- [What is needed] Carry on the forum thread about hourly rates for a bobcat with an operator, picking up right after its final line.

- [Reading text]
# bobcat plus operator cost per hour.



## butcher733 (Aug 4, 2012)

How much are you guys paying per hour for a bobcat (773 with bucket and auger) and an operator?


----------



## sbrn33 (Mar 15, 2007)

$85 plus mobilization of around $150


----------



## duramaxdarren (Sep 12, 2012)

in my area it could be near $125 an hr. you might lucky and get $100 per hr


----------



## 3xdad (Jan 25, 2011)

duramaxdarren said:


> in my area it could be near $125 an hr. you might lucky and get $100 per hr


Wait, wha...i thought you were in Tejas?


----------



## duramaxdarren (Sep 12, 2012)

no haha taxachuesetts...near the new hampshire line,


----------



## B4T (Feb 10, 2009)

Here "going rate" is $200.00 per hour..


----------



## duramaxdarren (Sep 12, 2012)

whoa in jersey its that high? minga! that cause of sandy? or cause snookie needs her chocolate dumped off by the bobcat full? lol!


----------



## Ewcelectric (Nov 3, 2012)

For that price it better be something a LOT better Than a 773.


----------



## John Valdes (May 17, 2007)

How do you know how good the operator will be before you hire them?
I mean some guys could do a job in half the time another can do it.


----------



## big2bird (Oct 1, 2012)

John Valdes said:


> How do you know how good the operator will be before you hire them?
> I mean some guys could do a job in half the time another can do it.


Yep. I have a guy I have used for years.He only does e-work. He gets more done in a day, than a rookie would in 3 or 4 days.


----------



## svh19044 (Jul 1, 2008)

With an auger(or trencher) I used to charge $210/hour. Bucket was $160/hour. It was and still is the going rate for the area.

Daily rates are almost always cheaper. $800/day with auger, $600/day with bucket.


----------



## Rollie73 (Sep 19, 2010)

Wow......you guys are paying some serious money for excavating. We usually get a machine and an operator for $80.00 hr


----------



## HARRY304E (Sep 15, 2010)

duramaxdarren said:


> in my area it could be near $125 an hr. you might lucky and get $100 per hr


Things are cheap up there.


----------



## sbrn33 (Mar 15, 2007)

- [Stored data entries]
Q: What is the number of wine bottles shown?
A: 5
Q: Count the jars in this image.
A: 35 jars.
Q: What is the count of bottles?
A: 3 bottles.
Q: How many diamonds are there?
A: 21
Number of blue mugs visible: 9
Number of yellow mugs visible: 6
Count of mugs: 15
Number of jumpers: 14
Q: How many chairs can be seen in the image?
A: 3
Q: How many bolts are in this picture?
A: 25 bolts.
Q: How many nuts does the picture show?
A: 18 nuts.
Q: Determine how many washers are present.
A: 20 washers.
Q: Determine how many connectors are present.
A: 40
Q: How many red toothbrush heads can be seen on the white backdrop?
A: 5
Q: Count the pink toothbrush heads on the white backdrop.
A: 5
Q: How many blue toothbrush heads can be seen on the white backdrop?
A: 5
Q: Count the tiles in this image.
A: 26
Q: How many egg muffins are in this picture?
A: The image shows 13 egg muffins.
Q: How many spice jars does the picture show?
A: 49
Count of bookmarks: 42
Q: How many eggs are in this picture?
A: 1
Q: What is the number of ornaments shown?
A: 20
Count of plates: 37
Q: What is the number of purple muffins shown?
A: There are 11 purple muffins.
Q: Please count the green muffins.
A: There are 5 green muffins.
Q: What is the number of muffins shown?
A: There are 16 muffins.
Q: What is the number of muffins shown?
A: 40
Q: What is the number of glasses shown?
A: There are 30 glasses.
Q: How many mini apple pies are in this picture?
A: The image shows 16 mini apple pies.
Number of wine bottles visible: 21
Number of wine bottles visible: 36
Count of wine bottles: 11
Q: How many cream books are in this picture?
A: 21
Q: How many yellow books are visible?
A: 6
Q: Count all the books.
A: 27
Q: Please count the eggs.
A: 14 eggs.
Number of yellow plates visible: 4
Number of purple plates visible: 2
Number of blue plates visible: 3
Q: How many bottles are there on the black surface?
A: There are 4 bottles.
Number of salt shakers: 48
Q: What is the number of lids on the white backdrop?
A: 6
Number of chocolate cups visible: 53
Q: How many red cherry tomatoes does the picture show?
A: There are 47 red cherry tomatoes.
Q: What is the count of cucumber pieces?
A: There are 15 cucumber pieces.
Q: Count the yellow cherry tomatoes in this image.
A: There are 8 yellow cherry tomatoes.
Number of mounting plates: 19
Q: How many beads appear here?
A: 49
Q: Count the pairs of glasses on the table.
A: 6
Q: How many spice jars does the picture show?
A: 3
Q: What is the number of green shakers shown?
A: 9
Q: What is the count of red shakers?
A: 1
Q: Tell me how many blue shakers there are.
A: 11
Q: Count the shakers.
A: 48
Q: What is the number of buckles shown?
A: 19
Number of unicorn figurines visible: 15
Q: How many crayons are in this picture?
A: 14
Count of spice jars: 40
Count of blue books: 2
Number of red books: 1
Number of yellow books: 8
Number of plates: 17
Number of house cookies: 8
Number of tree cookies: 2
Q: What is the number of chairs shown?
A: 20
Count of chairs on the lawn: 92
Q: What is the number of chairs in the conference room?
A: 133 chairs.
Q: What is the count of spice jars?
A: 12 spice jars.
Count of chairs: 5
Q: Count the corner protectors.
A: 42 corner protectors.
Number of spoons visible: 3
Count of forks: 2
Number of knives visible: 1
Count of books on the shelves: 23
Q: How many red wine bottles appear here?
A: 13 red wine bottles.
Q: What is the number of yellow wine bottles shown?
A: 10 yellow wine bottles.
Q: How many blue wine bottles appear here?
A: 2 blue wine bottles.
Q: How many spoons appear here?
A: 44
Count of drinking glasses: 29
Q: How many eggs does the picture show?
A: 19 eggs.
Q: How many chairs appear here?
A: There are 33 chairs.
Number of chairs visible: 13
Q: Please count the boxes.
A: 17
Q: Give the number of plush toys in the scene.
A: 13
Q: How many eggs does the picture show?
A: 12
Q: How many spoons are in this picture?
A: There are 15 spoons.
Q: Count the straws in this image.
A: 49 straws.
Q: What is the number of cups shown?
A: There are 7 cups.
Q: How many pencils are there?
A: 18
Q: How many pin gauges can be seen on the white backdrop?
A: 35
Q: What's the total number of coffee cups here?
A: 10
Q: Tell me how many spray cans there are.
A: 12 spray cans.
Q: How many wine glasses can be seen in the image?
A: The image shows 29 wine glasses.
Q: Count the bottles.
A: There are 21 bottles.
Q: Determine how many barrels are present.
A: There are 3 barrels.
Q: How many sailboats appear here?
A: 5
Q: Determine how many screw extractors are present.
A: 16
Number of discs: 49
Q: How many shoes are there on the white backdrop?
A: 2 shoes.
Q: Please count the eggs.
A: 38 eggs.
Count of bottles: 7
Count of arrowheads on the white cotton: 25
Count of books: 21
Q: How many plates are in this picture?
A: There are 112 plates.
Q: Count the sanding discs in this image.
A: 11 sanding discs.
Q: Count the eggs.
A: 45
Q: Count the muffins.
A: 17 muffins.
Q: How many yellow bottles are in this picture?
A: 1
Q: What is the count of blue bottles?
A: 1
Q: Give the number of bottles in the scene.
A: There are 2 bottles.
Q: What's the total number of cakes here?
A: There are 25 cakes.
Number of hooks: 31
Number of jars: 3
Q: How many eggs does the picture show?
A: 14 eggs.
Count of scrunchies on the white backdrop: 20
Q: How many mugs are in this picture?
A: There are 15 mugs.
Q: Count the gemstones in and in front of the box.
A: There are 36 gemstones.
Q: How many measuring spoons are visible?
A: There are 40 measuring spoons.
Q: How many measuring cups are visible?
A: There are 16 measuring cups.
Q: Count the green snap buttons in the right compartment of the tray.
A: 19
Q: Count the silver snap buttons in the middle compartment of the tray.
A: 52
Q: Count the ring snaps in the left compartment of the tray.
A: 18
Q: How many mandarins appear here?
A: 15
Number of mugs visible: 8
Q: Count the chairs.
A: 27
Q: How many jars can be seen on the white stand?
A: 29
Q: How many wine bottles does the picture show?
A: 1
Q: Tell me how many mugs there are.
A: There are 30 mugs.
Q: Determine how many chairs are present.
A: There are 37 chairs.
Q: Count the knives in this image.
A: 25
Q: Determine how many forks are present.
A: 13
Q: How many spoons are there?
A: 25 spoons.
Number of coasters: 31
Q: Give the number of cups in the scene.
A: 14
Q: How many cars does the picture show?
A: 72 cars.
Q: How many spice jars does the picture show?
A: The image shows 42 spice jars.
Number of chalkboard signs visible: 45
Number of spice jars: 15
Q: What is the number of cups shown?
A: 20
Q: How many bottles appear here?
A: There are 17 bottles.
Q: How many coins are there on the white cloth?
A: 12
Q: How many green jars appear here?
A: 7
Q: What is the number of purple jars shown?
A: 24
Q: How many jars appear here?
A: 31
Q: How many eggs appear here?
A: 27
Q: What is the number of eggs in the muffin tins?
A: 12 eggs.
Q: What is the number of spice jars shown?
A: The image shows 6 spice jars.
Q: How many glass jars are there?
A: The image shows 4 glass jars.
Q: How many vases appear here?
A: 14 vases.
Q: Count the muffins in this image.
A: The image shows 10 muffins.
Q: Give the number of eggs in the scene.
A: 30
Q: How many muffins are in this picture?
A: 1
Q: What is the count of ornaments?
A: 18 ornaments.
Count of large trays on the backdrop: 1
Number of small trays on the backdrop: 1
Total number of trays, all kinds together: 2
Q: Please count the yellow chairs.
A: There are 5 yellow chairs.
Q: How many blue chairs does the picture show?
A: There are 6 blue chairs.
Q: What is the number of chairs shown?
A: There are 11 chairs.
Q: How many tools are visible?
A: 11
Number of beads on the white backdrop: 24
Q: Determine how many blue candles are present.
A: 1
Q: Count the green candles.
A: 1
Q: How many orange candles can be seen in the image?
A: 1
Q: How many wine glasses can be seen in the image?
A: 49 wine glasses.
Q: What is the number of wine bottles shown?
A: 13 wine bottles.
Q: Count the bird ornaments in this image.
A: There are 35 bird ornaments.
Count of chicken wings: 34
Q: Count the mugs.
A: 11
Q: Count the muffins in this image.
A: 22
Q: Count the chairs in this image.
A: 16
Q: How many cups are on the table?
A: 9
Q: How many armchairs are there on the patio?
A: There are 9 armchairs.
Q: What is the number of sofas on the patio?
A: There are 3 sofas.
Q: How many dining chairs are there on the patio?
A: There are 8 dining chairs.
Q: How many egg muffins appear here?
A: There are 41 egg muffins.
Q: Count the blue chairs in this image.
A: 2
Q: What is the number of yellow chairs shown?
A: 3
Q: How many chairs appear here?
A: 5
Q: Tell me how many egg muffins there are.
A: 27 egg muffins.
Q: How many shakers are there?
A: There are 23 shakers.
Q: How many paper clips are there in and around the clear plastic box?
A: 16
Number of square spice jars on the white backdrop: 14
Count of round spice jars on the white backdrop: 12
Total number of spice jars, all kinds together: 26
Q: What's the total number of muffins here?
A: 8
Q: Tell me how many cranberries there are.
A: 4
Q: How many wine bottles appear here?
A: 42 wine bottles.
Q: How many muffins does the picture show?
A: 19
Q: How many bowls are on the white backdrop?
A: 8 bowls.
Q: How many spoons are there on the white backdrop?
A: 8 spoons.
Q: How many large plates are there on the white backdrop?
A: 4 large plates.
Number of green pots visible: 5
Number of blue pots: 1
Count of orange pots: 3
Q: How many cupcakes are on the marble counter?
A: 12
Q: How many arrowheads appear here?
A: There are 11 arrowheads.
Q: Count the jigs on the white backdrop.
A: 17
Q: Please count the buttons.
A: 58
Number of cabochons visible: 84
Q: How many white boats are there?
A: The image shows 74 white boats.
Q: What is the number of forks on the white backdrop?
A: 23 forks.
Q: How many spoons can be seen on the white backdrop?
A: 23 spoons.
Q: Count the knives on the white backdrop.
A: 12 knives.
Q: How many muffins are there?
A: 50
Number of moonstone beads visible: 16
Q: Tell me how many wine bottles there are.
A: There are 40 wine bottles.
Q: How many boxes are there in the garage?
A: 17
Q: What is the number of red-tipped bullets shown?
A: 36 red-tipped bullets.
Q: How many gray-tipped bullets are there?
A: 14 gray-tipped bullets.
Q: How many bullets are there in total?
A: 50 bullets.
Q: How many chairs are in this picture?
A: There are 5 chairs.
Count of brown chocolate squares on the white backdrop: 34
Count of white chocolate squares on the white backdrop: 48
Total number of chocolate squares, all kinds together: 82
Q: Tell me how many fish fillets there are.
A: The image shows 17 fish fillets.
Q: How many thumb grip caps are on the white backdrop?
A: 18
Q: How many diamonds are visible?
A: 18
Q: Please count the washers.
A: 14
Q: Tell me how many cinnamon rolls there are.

- [Task response]
Rollie73 said:


> Wow......you guys are paying some serious money for excavating. We usually get a machine and an operator for $80.00 hr


Union or non union??


----------



## butcher733 (Aug 4, 2012)

So now that I've seen some prices, let me ask this. Do you think an individual could charge $50/hr for machine and operator and have it be a sustainable business model?


----------



## sbrn33 (Mar 15, 2007)

NO!!!!!!!!


----------



## svh19044 (Jul 1, 2008)

butcher733 said:


> So now that I've seen some prices, let me ask this. Do you think an individual could charge $50/hr for machine and operator and have it be a sustainable business model?


Define sustainable business model....
:laughing:


----------



## coil power (Nov 17, 2011)

I bill my bobcat 435 mini-x out at $98 per hour with a $400 min. By the time you load up and haul, do the digging wait for the inspector and backfill you have all but used up a day. The $400 min will get someone the machine and operator for a 1/2 day most the time. Don't forget the 1/2 hour on the phone calling in locates.


----------



## LARMGUY (Aug 22, 2010)

duramaxdarren said:


> no haha taxachuesetts...near the new hampshire line,


Funny, I don't hear a New England accent. :whistling2:





svh19044 said:


> Define sustainable business model....
> :laughing:


 
Profitability


----------



## Rollie73 (Sep 19, 2010)

sbrn33 said:


> Union or non union??


 
Since we are a union contractor.........we always use a unionized operator. We really have no choice in that matter and I would never try to hire non-union for a union site anyway:no:


----------



## svh19044 (Jul 1, 2008)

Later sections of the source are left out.